KO - A orientação estratégica predominante no movimento comunista internacional desde a Segunda  Guerra Mundial é conhecida como "estratégia de frente popular". Criticamos essa ideia porque  ela é orientada para uma aliança com forças oportunistas e abertamente burguesas com o objetivo de derrotar um "mal maior", como o fascismo. Ela está ligada à ideia de, por exemplo, um  "estágio" antifascista que ocorre antes da luta para derrubar toda a burguesia. Qual foi a  estratégia do PCP antes, durante e depois do 25 de Abril? Ela correspondeu a uma "estratégia de  frente popular", tal como foi delineada acima? Houve alguma mudança na estratégia durante o  próprio PREC? Como avaliam essa estratégia em geral, que erros foram cometidos?


Alavanca - Nós também criticamos a "estratégia de frente popular" que se tornou obsoleta depois da Segunda Guerra Mundial. A Frente Popular, apesar de já conter muito erros e aplicações erradas na época em que foi feita como linha política táctica internacional para todos os partidos da Internacional Comunista, não foi feita apenas como meio de derrubar ou evitar regimes fascistas mas acima de tudo foi feita para defender a União Soviética de uma guerra que a tentou invadir e subjugar (uma guerra lançada pelos regimes fascistas da Alemanha e da Itália). A partir do fim da Segunda Guerra Mundial a Frente Popular degenerou de táctica com alguns problemas para estratégia revisionista - principalmente utilizada pela corrente "euro-comunista" mas que influenciou todo o movimento comunista internacional. 


Ainda que seja correcta a crítica de aplicações e erros da linha da Frente Popular até 1945 e ainda mais a sua rejeição como ferramenta revisionista após 1945, isso não significa que a crítica de Trotsky e do trotskismo e a crítica de Francisco Martins Rodriques (no seu livro "Anti-Dimitrov") e a dos seus seguidores à mesma Frente Popular esteja correcta. Nós, Alavanca, subscrevemos actualmente principalmente as críticas à linha da Frente Popular do KKE, PCM e PCTE e vemos também de forma positiva as críticas da KO. Existem várias críticas pela esquerda à Frente Popular e podemos até dizer que existe uma certa generalidade mais ou menos comum a todas elas em afirmações como "os partidos comunistas colocaram-se a reboque da social-democracia e de outras forças burguesas". Mas ver apenas este aspecto da crítica às Frentes Populares, que é quase consensual numa crítica pela esquerda, é não ver coisa nenhuma. Para além de aspectos evidentes desta política de alianças as críticas pela esquerda enveredaram ou pela defesa da experiência de construção do socialismo na URSS e pela defesa do partido comunista como partido de vanguarda ou pela rejeição de todas as experiências de construção do socialismo no século XX e pela rejeição do partido leninista. Não podemos desligar as críticas à Frente Popular do conteúdo mais amplo da linha política das forças políticas que o fazem, porque num sentido revolucionário ou oportunista as Frentes Populares foram criticadas de várias maneiras, e dependendo desse ponto de vista esta crítica foi usada ou para construir ou para liquidar o movimento comunista internacional revolucionário que nós defendemos. É verdade que essencialmente a política das forças revolucionárias durante o PREC é uma variante das Frentes Populares, nomeadamente o programa da Revolução Democrática e Nacional do PCP e o programa da Revolução Democrática Popular do PCP(R) e UDP. As implicações da estratégia das forças revolucionárias durante o PREC terem sido de tipo Frente Popular foram basicamente: a política de alianças classificou a social-democracia e outras forças burguesas como aliadas dentro do "campo democrático" (apesar destas forças estarem em contradição total com partes essenciais do programa das forças revolucionárias) e a insistência em imaginar uma etapa inexistente entre sociedade-Estado capitalista e sociedade-Estado socialista.

- Material fornecido -

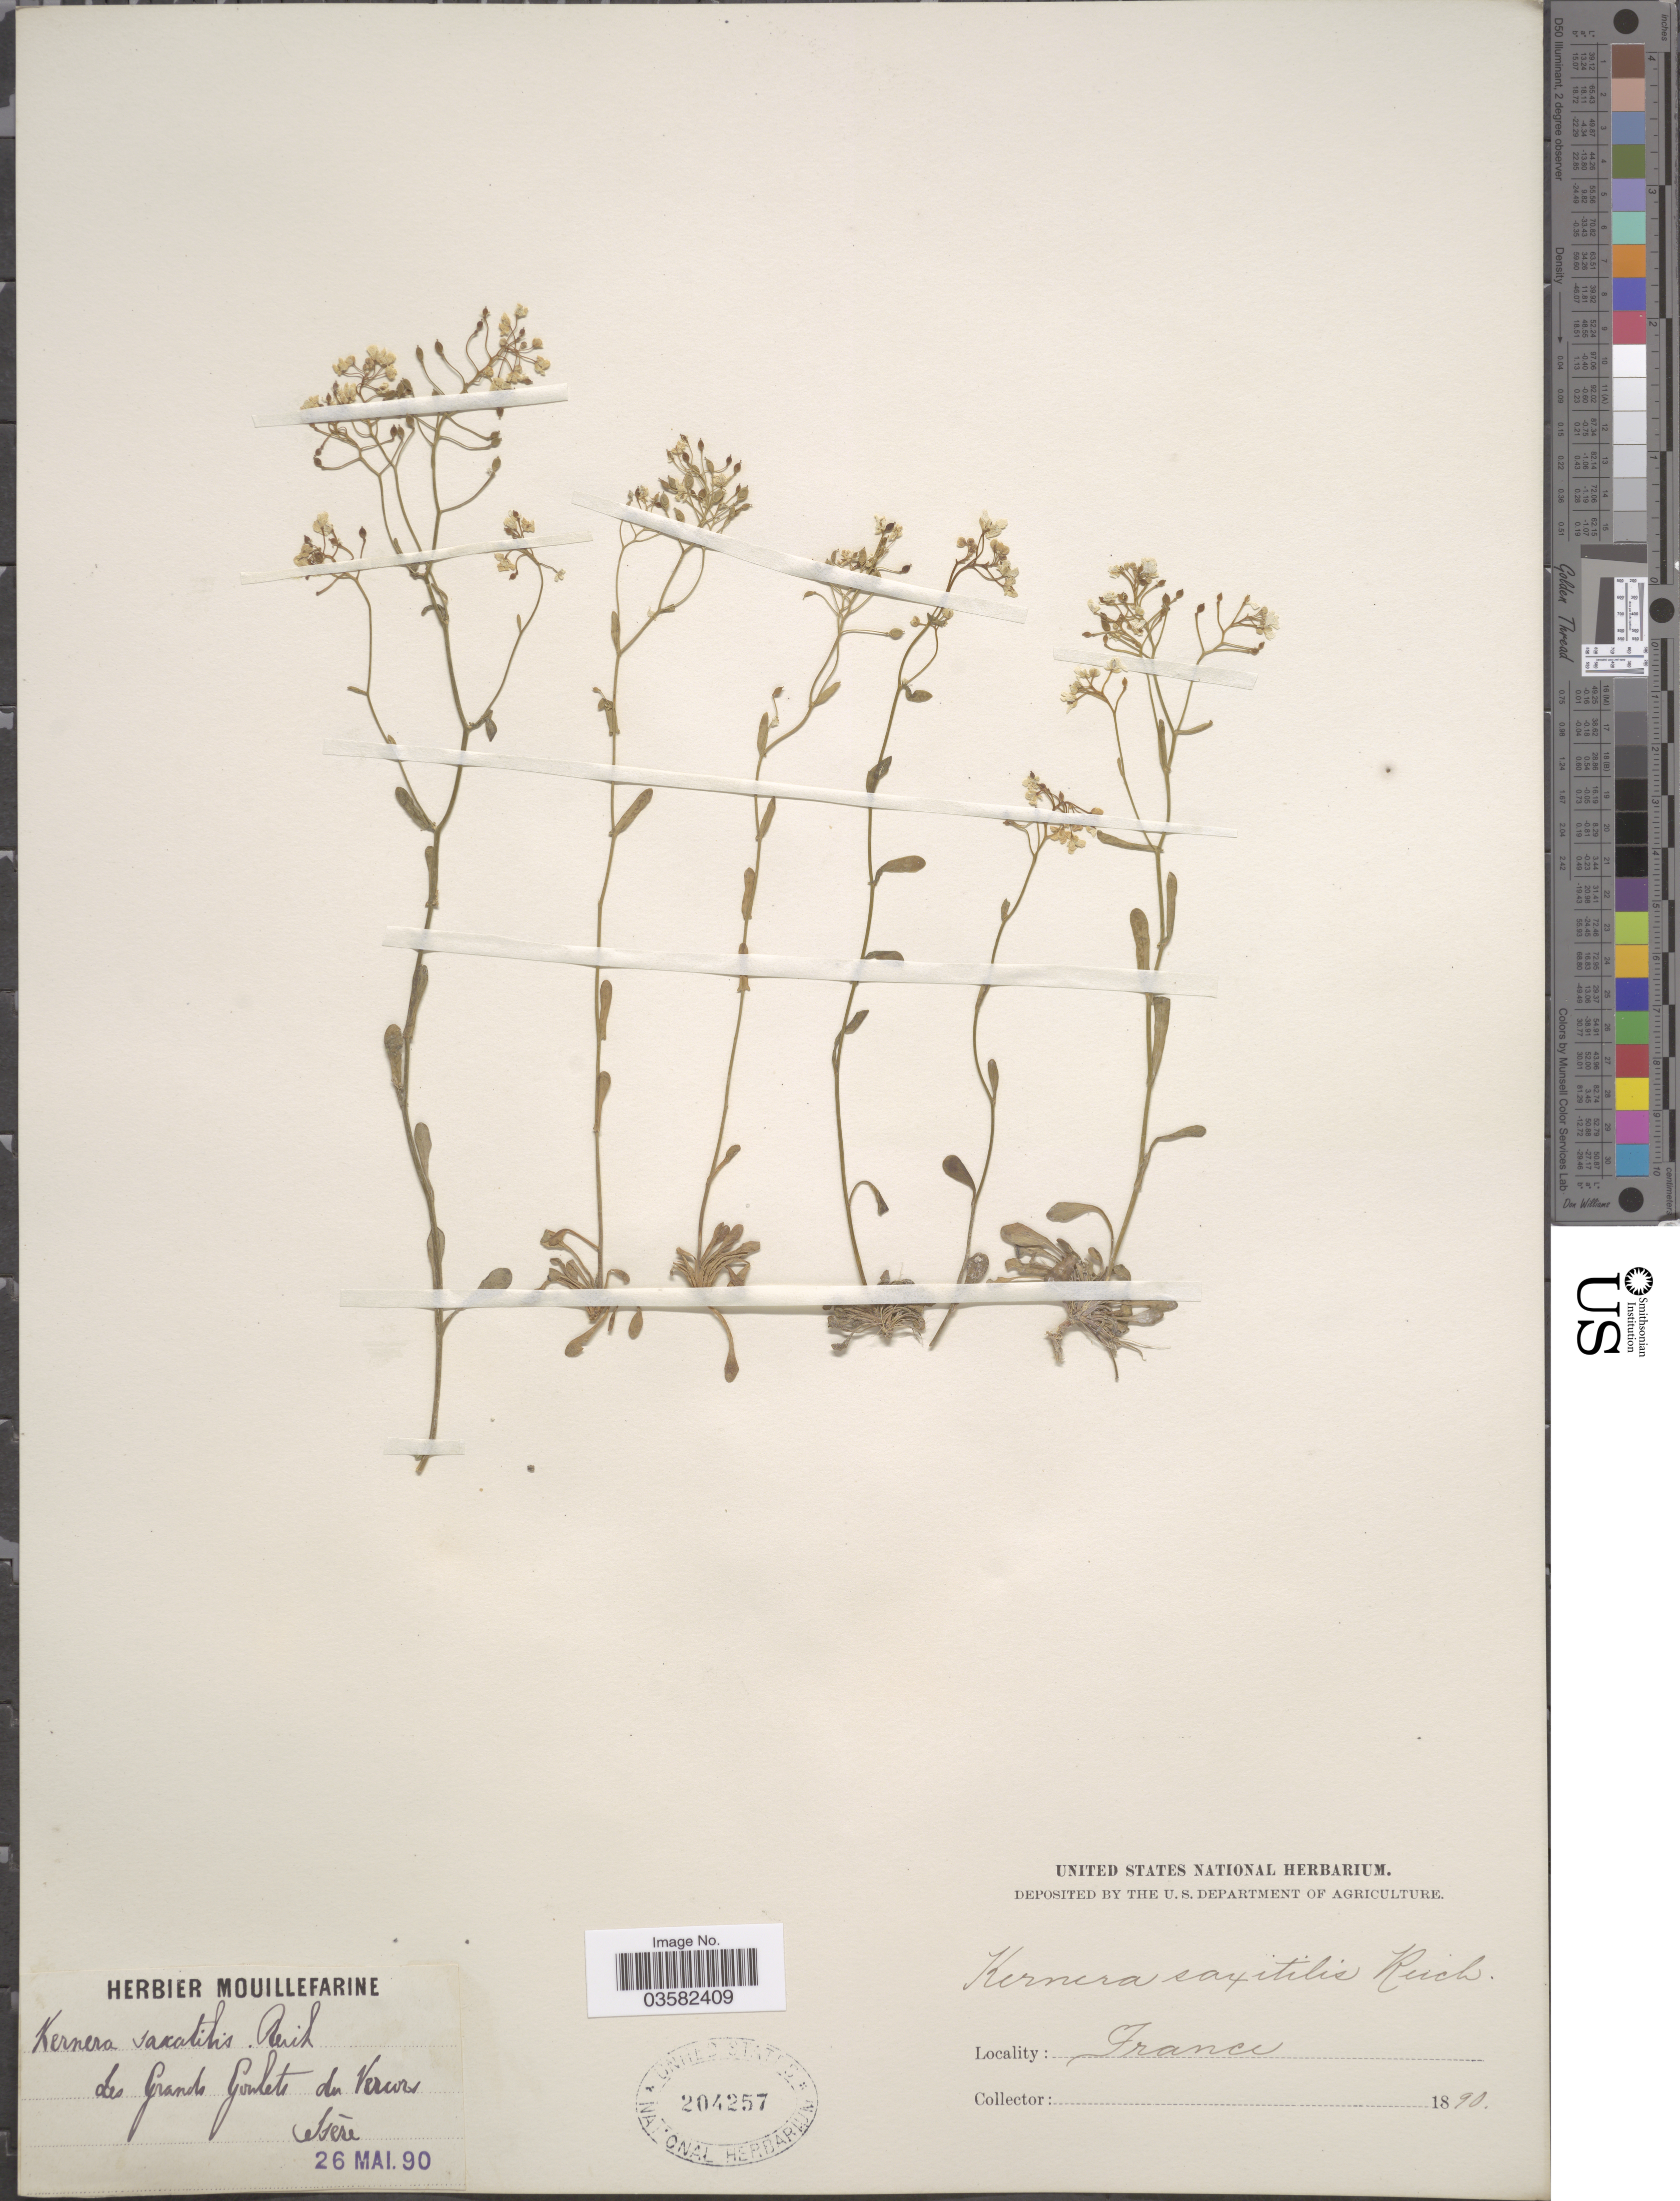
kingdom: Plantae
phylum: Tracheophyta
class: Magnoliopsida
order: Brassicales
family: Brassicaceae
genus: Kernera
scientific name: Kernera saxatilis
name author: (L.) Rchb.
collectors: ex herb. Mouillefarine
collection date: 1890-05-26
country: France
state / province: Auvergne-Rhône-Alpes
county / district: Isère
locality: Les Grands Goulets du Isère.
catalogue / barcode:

- Exercício -
Transcreva fielmente, do excerto sobre a estratégia de frente popular, o trecho entre "Alavanca - Nós" e "movimento comunista internacional.", ambos incluídos.

- Resposta esperada -
Alavanca - Nós também criticamos a "estratégia de frente popular" que se tornou obsoleta depois da Segunda Guerra Mundial. A Frente Popular, apesar de já conter muito erros e aplicações erradas na época em que foi feita como linha política táctica internacional para todos os partidos da Internacional Comunista, não foi feita apenas como meio de derrubar ou evitar regimes fascistas mas acima de tudo foi feita para defender a União Soviética de uma guerra que a tentou invadir e subjugar (uma guerra lançada pelos regimes fascistas da Alemanha e da Itália). A partir do fim da Segunda Guerra Mundial a Frente Popular degenerou de táctica com alguns problemas para estratégia revisionista - principalmente utilizada pela corrente "euro-comunista" mas que influenciou todo o movimento comunista internacional.